# EXERCISE DETAILS:
Repeat all the lines below exactly, but omit the pictures.
★ ★ ★
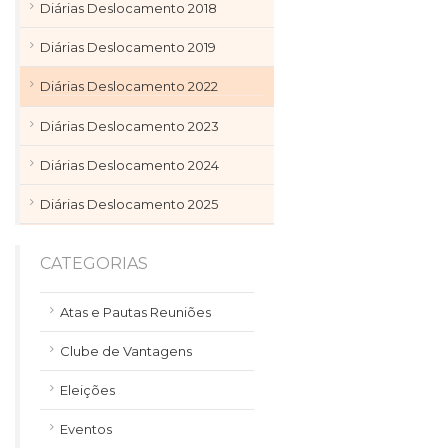
Diárias Deslocamento 2018
Diárias Deslocamento 2019
Diárias Deslocamento 2022
Diárias Deslocamento 2023
Diárias Deslocamento 2024
Diárias Deslocamento 2025
CATEGORIAS
Atas e Pautas Reuniões
Clube de Vantagens
Eleições
Eventos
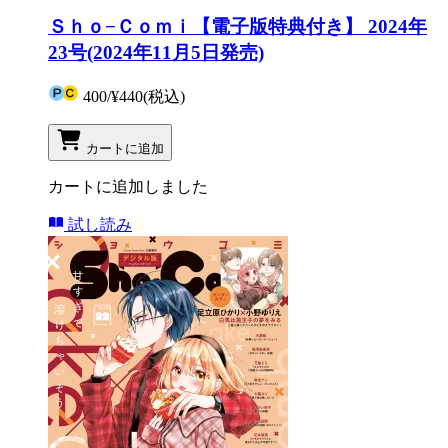
Ｓｈｏ−Ｃｏｍｉ【電子版特典付き】 2024年
23号(2024年11月5日発売)
400
/
¥440
(税込)
カートに追加
カートに追加しました
試し読み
★ ★ ★
# RESPONSE AREA:
Diárias Deslocamento 2018
Diárias Deslocamento 2019
Diárias Deslocamento 2022
Diárias Deslocamento 2023
Diárias Deslocamento 2024
Diárias Deslocamento 2025
CATEGORIAS
Atas e Pautas Reuniões
Clube de Vantagens
Eleições
Eventos
Ｓｈｏ−Ｃｏｍｉ【電子版特典付き】 2024年
23号(2024年11月5日発売)
400
/
¥440
(税込)
カートに追加
カートに追加しました
試し読み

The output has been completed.